13 December 2012

Co-Operation


As a basketball coach, I have a slightly different perspective on the game than many other coaches.  Mostly what I hear when I listen to people talk about basketball is just how competitive a sport it is, just how important the competition is.  There are five players out there going all out against five other players, and it's important to rise up to the level of competition.

Personally, though, I see basketball as a sport that's based on co-operation.  I see the game as five players working together to try to score and to try to stop the other team from scoring.  And yes, that does imply a certain level of competition, but to me the fact remains that unless those five players cooperate together well, nothing about competition really matters at all.  If there's no cooperation, a team simply will do poorly all the time.

Cooperation is probably one of the most important concepts that members of the human race can embrace and celebrate.  When we work together to achieve goals and to try to accomplish things, then there really are no barriers to what human beings can accomplish.  That's one of the reasons why it's so incredibly sad to me to see what political parties are trying to do to us--trying to fragment us and tear us apart, focusing on our differences rather than on our similarities, all in the hopes of gaining a few votes come election time.

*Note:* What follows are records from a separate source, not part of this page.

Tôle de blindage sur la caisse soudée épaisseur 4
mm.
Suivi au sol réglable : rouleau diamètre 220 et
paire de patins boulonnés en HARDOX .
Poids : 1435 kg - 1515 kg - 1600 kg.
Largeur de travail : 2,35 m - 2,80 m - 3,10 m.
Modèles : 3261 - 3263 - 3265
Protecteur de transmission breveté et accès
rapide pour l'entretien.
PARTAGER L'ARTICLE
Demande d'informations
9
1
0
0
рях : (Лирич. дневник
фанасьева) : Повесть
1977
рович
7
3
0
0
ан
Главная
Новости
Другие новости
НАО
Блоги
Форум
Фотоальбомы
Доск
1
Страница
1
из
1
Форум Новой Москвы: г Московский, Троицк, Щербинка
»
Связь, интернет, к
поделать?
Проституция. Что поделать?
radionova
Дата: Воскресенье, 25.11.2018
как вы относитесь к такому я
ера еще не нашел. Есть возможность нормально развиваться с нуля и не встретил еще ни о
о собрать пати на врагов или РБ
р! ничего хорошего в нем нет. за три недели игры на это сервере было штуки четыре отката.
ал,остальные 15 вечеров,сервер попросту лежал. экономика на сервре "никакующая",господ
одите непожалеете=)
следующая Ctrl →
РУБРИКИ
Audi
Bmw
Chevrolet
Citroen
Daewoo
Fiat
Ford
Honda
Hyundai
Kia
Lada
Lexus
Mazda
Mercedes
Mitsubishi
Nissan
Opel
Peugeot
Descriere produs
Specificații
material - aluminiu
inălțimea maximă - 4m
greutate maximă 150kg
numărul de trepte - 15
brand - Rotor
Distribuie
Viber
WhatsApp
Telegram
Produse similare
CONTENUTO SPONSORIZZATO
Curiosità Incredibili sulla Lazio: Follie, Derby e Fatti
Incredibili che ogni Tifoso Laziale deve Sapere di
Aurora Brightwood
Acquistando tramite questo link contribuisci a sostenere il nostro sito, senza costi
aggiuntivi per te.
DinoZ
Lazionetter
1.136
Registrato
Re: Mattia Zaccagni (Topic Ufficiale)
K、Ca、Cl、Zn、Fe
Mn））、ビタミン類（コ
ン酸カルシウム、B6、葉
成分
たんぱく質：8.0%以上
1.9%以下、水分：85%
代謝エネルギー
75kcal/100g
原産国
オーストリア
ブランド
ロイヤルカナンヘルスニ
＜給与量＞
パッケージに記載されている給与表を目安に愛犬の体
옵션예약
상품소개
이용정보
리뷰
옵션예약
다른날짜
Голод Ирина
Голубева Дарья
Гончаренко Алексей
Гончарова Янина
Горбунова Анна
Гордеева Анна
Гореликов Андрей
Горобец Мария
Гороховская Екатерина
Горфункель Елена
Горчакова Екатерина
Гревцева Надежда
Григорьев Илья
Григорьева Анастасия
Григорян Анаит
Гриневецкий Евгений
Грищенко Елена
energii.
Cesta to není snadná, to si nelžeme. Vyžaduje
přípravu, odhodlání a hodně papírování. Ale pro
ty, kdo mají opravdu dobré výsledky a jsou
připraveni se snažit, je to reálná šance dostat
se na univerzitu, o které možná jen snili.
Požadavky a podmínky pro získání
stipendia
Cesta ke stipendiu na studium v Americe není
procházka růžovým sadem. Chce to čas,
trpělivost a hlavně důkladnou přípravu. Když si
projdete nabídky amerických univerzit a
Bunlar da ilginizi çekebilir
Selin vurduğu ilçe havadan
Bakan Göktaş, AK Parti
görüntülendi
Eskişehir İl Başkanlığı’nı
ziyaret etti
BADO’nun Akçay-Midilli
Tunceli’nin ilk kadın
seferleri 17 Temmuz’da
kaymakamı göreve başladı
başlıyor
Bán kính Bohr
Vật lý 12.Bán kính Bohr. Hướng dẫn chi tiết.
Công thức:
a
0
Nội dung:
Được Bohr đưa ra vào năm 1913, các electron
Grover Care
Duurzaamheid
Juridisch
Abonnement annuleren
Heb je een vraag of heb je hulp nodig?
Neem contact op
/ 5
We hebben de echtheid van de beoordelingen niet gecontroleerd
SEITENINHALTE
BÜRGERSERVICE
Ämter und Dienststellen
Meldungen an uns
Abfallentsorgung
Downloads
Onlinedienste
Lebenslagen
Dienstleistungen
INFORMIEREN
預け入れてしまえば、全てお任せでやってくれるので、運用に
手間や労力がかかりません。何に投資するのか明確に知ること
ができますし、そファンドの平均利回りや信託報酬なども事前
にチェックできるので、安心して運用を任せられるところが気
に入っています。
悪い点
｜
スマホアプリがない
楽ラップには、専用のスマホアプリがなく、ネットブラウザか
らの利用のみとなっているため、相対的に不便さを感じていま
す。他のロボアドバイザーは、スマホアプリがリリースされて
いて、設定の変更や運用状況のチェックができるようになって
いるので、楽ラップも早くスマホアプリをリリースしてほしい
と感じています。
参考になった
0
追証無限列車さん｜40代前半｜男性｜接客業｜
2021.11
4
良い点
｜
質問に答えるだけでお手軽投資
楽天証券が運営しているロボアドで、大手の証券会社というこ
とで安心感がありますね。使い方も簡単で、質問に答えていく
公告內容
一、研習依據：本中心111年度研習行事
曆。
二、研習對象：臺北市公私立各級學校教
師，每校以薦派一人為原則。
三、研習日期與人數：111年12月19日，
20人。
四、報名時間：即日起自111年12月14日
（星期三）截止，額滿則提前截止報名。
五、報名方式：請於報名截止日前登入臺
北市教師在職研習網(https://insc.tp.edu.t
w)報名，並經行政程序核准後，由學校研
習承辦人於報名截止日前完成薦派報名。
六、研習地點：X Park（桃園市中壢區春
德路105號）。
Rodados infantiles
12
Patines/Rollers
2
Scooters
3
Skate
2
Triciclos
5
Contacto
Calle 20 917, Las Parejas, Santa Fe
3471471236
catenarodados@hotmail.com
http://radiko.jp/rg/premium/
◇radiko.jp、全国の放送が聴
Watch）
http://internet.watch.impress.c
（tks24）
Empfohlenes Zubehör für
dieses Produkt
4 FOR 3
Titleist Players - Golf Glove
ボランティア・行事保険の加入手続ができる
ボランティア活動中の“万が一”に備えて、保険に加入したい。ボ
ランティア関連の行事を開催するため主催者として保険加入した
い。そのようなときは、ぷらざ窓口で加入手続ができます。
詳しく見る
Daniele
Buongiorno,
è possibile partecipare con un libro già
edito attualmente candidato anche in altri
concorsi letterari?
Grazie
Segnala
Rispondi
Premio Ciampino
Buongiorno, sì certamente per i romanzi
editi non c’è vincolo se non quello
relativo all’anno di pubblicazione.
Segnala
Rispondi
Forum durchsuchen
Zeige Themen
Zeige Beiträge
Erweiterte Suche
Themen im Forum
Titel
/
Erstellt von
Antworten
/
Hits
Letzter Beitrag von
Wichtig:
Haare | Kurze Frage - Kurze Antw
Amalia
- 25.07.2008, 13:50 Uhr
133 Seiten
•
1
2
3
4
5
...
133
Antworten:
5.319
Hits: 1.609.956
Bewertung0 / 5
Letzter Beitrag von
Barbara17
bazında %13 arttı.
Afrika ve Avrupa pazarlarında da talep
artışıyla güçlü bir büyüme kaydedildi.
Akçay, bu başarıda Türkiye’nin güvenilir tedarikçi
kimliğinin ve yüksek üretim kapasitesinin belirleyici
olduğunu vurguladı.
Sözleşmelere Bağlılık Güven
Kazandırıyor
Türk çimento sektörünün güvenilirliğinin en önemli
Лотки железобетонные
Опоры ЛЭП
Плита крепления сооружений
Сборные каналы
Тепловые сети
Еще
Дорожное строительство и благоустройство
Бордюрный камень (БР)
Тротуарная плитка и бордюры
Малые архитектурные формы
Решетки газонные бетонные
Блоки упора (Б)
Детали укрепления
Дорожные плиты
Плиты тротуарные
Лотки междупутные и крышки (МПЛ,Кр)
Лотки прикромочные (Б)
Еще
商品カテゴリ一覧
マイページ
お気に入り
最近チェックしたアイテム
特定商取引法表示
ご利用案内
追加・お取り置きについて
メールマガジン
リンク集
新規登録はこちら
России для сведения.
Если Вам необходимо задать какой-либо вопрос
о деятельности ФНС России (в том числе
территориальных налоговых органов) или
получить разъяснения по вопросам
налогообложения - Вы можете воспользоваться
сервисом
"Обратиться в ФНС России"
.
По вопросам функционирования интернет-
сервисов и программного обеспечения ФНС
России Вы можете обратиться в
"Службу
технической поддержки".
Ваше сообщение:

How can you cooperate with other human beings today to accomplish something truly important?  What can you do today with someone else that will leave a mark, no matter how small that mark may be?  What can you and someone else give to the world that will make the world a better place?  We're limited only by our own thinking, by our own judgments and personal prejudices.  I would love to be remembered someday as someone who put cooperation above all else, someone who taught others the value of working together with other human beings to accomplish truly important goals.  Just as I hope my basketball team reaches success through cooperation, I hope that I myself can find some small successes by cooperating with other people to make life better for someone, somewhere.
 
 

07 December 2012

What Do I Stand for?


I believe that it’s true that we have to decide over and over just what we stand for in life.  I believe we have to decide constantly because what we think, what we believe, and what we feel changes as we grow older and learn more about life and more about ourselves.  It seems to me as I meet and get to know more older people, I learn how important it is to trust ourselves, to trust our hearts, and to trust our intuition.  And these parts of ourselves can help us to learn just what we stand for in life.

Do we stand for honesty?  Integrity?  Fairness?  Kindness?  All of the above?  None of the above?  We all have certain areas that affect us more strongly than others, certain topics that make us feel more strongly, that arouse our passions, much more than other areas do.  When we learn to recognize what they are and to trust our feelings about them, then we can start to learn what we stand for in life.

It’s hard to conceive of someone standing for the same things at 80 as he or she stood for at 20.  I know that in my life, my thoughts and ideas and passions have changed considerably over the last few decades.  There are certain things that I considered to be extremely important years ago that no longer feel so urgent to me, and other things that are much more pressing.  For example, the tendency to encourage other people was very weak in me when I was younger because I didn’t think that anyone would be affected by my encouragement back then.  Now, though, I realize that it’s important to encourage others because I have no idea at all what will affect them and what won’t.  And there’s a good chance, I’ve learned, that my encouragement will be not only heard, but helpful.

Many people prefer not to stand for anything, choosing instead to allow life to go on without thinking about their own contribution to it all.  And because they never really consider the contributions that they’re making–or could be making–they often end up not contributing at all.  Taking, probably, but contributing, no.

I hope that when the end of my life here on this planet rolls around, I can look back and say that I really stood for something, that I tried to teach others about something very important.  And it won’t matter if what I stood for at 20 was the same as what I stood for in my 60’s–as long as I’ve examined my heart and my conscience and trusted what they had to tell me about where I should stand and what I should do.